_INFORMATION PROVIDED_
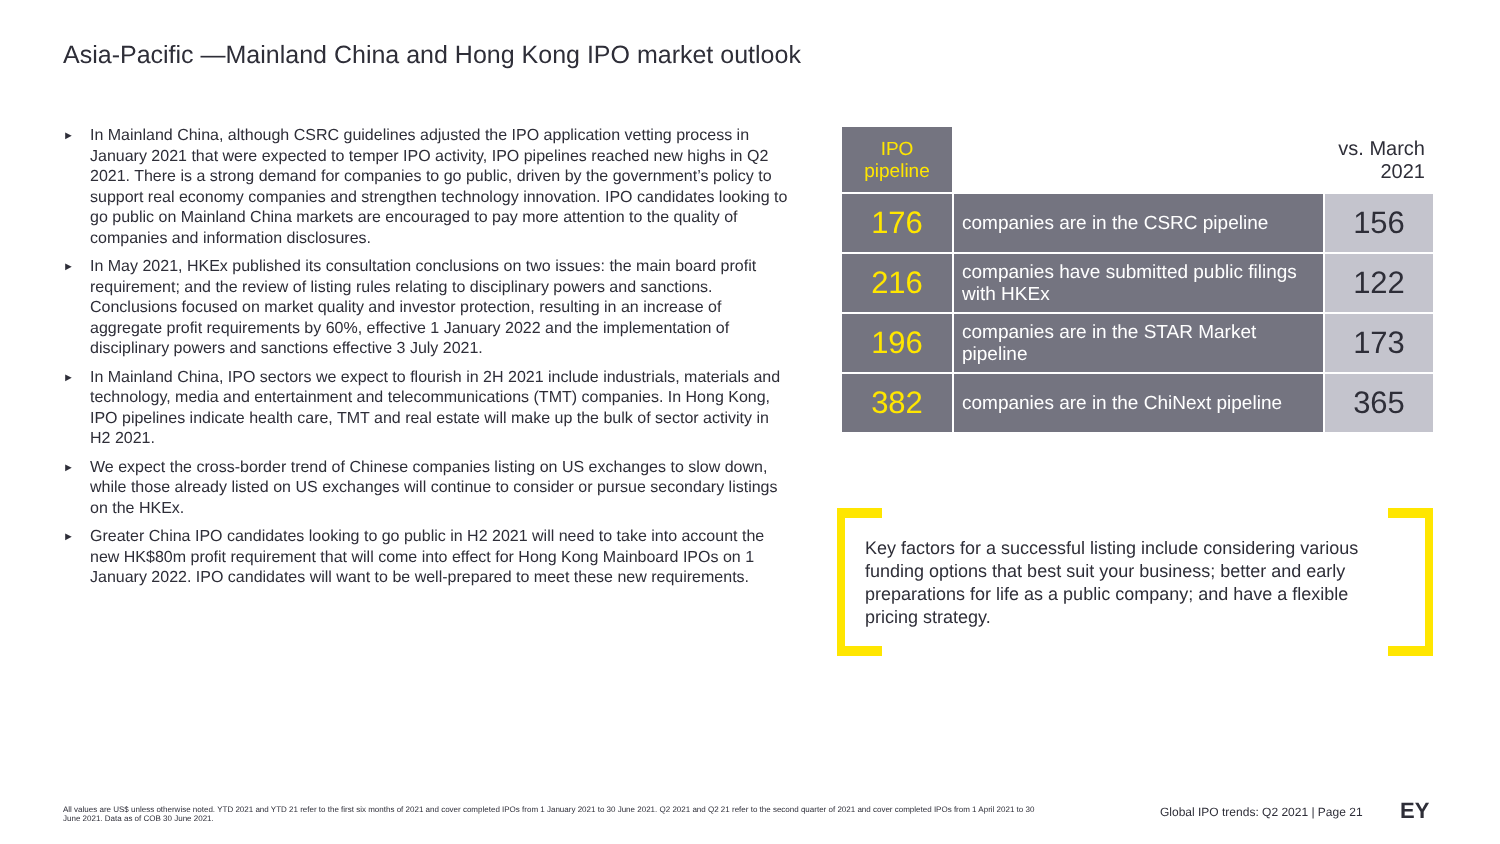Asia-Pacific —Mainland China and Hong Kong IPO market outlook
► In Mainland China, although CSRC guidelines adjusted the IPO application vetting process in January 2021 that were expected to temper IPO activity, IPO pipelines reached new highs in Q2 2021. There is a strong demand for companies to go public, driven by the government’s policy to support real economy companies and strengthen technology innovation. IPO candidates looking to go public on Mainland China markets are encouraged to pay more attention to the quality of companies and information disclosures.
► In May 2021, HKEx published its consultation conclusions on two issues: the main board profit requirement; and the review of listing rules relating to disciplinary powers and sanctions. Conclusions focused on market quality and investor protection, resulting in an increase of aggregate profit requirements by 60%, effective 1 January 2022 and the implementation of disciplinary powers and sanctions effective 3 July 2021.
► In Mainland China, IPO sectors we expect to flourish in 2H 2021 include industrials, materials and technology, media and entertainment and telecommunications (TMT) companies. In Hong Kong, IPO pipelines indicate health care, TMT and real estate will make up the bulk of sector activity in H2 2021.
► We expect the cross-border trend of Chinese companies listing on US exchanges to slow down, while those already listed on US exchanges will continue to consider or pursue secondary listings on the HKEx.
► Greater China IPO candidates looking to go public in H2 2021 will need to take into account the new HK$80m profit requirement that will come into effect for Hong Kong Mainboard IPOs on 1 January 2022. IPO candidates will want to be well-prepared to meet these new requirements.
| IPO pipeline | | vs. March 2021 |
| --- | --- | --- |
| 176 | companies are in the CSRC pipeline | 156 |
| 216 | companies have submitted public filings with HKEx | 122 |
| 196 | companies are in the STAR Market pipeline | 173 |
| 382 | companies are in the ChiNext pipeline | 365 |
Key factors for a successful listing include considering various funding options that best suit your business; better and early preparations for life as a public company; and have a flexible pricing strategy.
All values are US$ unless otherwise noted. YTD 2021 and YTD 21 refer to the first six months of 2021 and cover completed IPOs from 1 January 2021 to 30 June 2021. Q2 2021 and Q2 21 refer to the second quarter of 2021 and cover completed IPOs from 1 April 2021 to 30 June 2021. Data as of COB 30 June 2021.
Global IPO trends: Q2 2021 | Page 21
EY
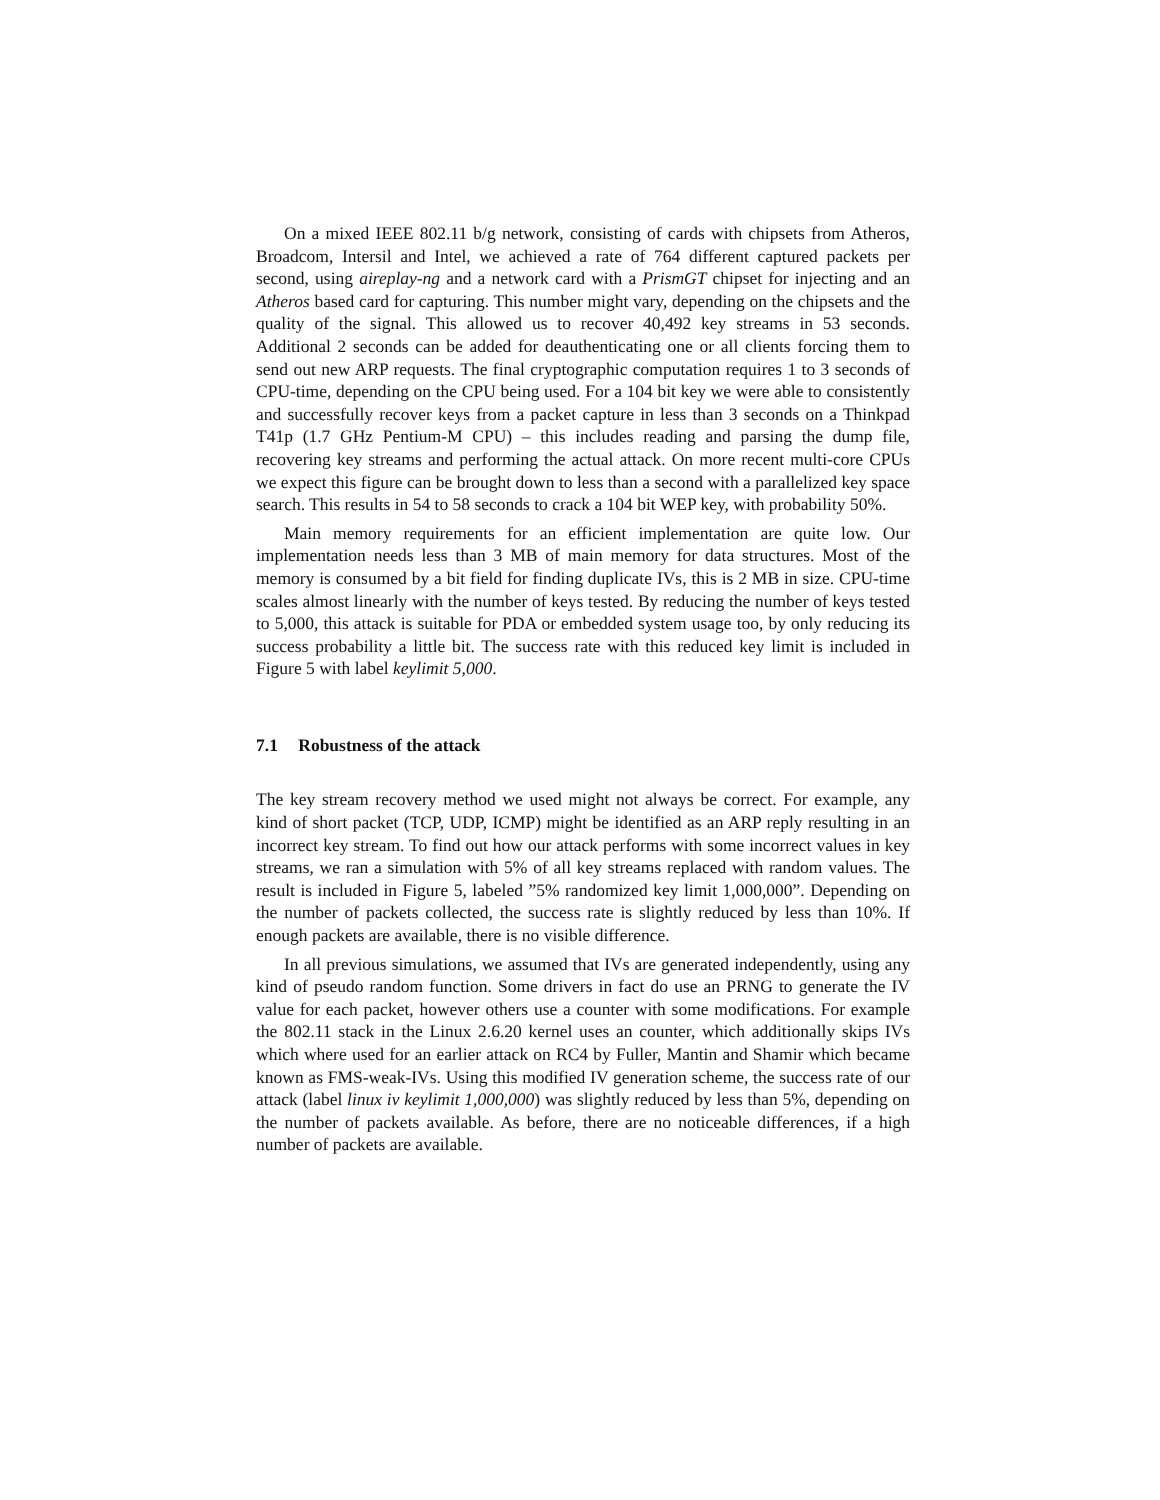On a mixed IEEE 802.11 b/g network, consisting of cards with chipsets from Atheros, Broadcom, Intersil and Intel, we achieved a rate of 764 different captured packets per second, using aireplay-ng and a network card with a PrismGT chipset for injecting and an Atheros based card for capturing. This number might vary, depending on the chipsets and the quality of the signal. This allowed us to recover 40,492 key streams in 53 seconds. Additional 2 seconds can be added for deauthenticating one or all clients forcing them to send out new ARP requests. The final cryptographic computation requires 1 to 3 seconds of CPU-time, depending on the CPU being used. For a 104 bit key we were able to consistently and successfully recover keys from a packet capture in less than 3 seconds on a Thinkpad T41p (1.7 GHz Pentium-M CPU) – this includes reading and parsing the dump file, recovering key streams and performing the actual attack. On more recent multi-core CPUs we expect this figure can be brought down to less than a second with a parallelized key space search. This results in 54 to 58 seconds to crack a 104 bit WEP key, with probability 50%.
Main memory requirements for an efficient implementation are quite low. Our implementation needs less than 3 MB of main memory for data structures. Most of the memory is consumed by a bit field for finding duplicate IVs, this is 2 MB in size. CPU-time scales almost linearly with the number of keys tested. By reducing the number of keys tested to 5,000, this attack is suitable for PDA or embedded system usage too, by only reducing its success probability a little bit. The success rate with this reduced key limit is included in Figure 5 with label keylimit 5,000.
7.1 Robustness of the attack
The key stream recovery method we used might not always be correct. For example, any kind of short packet (TCP, UDP, ICMP) might be identified as an ARP reply resulting in an incorrect key stream. To find out how our attack performs with some incorrect values in key streams, we ran a simulation with 5% of all key streams replaced with random values. The result is included in Figure 5, labeled ”5% randomized key limit 1,000,000”. Depending on the number of packets collected, the success rate is slightly reduced by less than 10%. If enough packets are available, there is no visible difference.
In all previous simulations, we assumed that IVs are generated independently, using any kind of pseudo random function. Some drivers in fact do use an PRNG to generate the IV value for each packet, however others use a counter with some modifications. For example the 802.11 stack in the Linux 2.6.20 kernel uses an counter, which additionally skips IVs which where used for an earlier attack on RC4 by Fuller, Mantin and Shamir which became known as FMS-weak-IVs. Using this modified IV generation scheme, the success rate of our attack (label linux iv keylimit 1,000,000) was slightly reduced by less than 5%, depending on the number of packets available. As before, there are no noticeable differences, if a high number of packets are available.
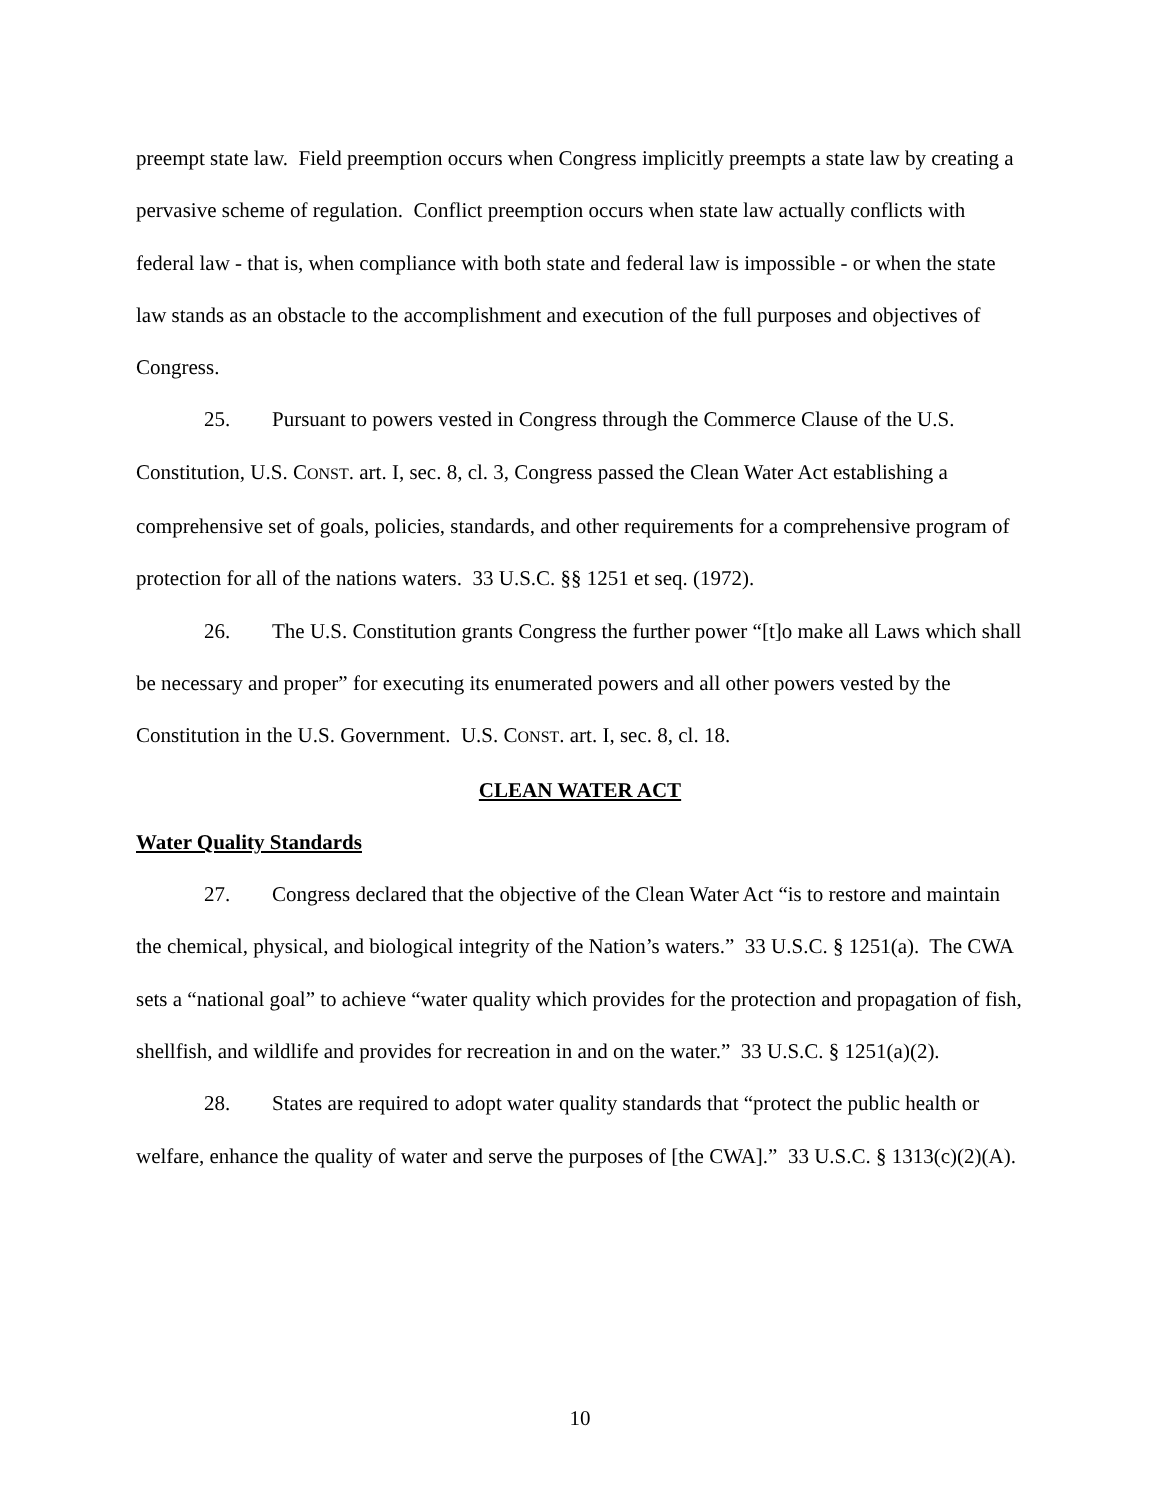preempt state law. Field preemption occurs when Congress implicitly preempts a state law by creating a pervasive scheme of regulation. Conflict preemption occurs when state law actually conflicts with federal law - that is, when compliance with both state and federal law is impossible - or when the state law stands as an obstacle to the accomplishment and execution of the full purposes and objectives of Congress.
25. Pursuant to powers vested in Congress through the Commerce Clause of the U.S. Constitution, U.S. CONST. art. I, sec. 8, cl. 3, Congress passed the Clean Water Act establishing a comprehensive set of goals, policies, standards, and other requirements for a comprehensive program of protection for all of the nations waters. 33 U.S.C. §§ 1251 et seq. (1972).
26. The U.S. Constitution grants Congress the further power “[t]o make all Laws which shall be necessary and proper” for executing its enumerated powers and all other powers vested by the Constitution in the U.S. Government. U.S. CONST. art. I, sec. 8, cl. 18.
CLEAN WATER ACT
Water Quality Standards
27. Congress declared that the objective of the Clean Water Act “is to restore and maintain the chemical, physical, and biological integrity of the Nation’s waters.” 33 U.S.C. § 1251(a). The CWA sets a “national goal” to achieve “water quality which provides for the protection and propagation of fish, shellfish, and wildlife and provides for recreation in and on the water.” 33 U.S.C. § 1251(a)(2).
28. States are required to adopt water quality standards that “protect the public health or welfare, enhance the quality of water and serve the purposes of [the CWA].” 33 U.S.C. § 1313(c)(2)(A).
10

_DIRECTIVE_
Could you copy out every line in the material above that contains the string "have"?

_WRITTEN SOLUTION_
| 216 | companies have submitted public filings with HKEx | 122 |
Key factors for a successful listing include considering various funding options that best suit your business; better and early preparations for life as a public company; and have a flexible pricing strategy.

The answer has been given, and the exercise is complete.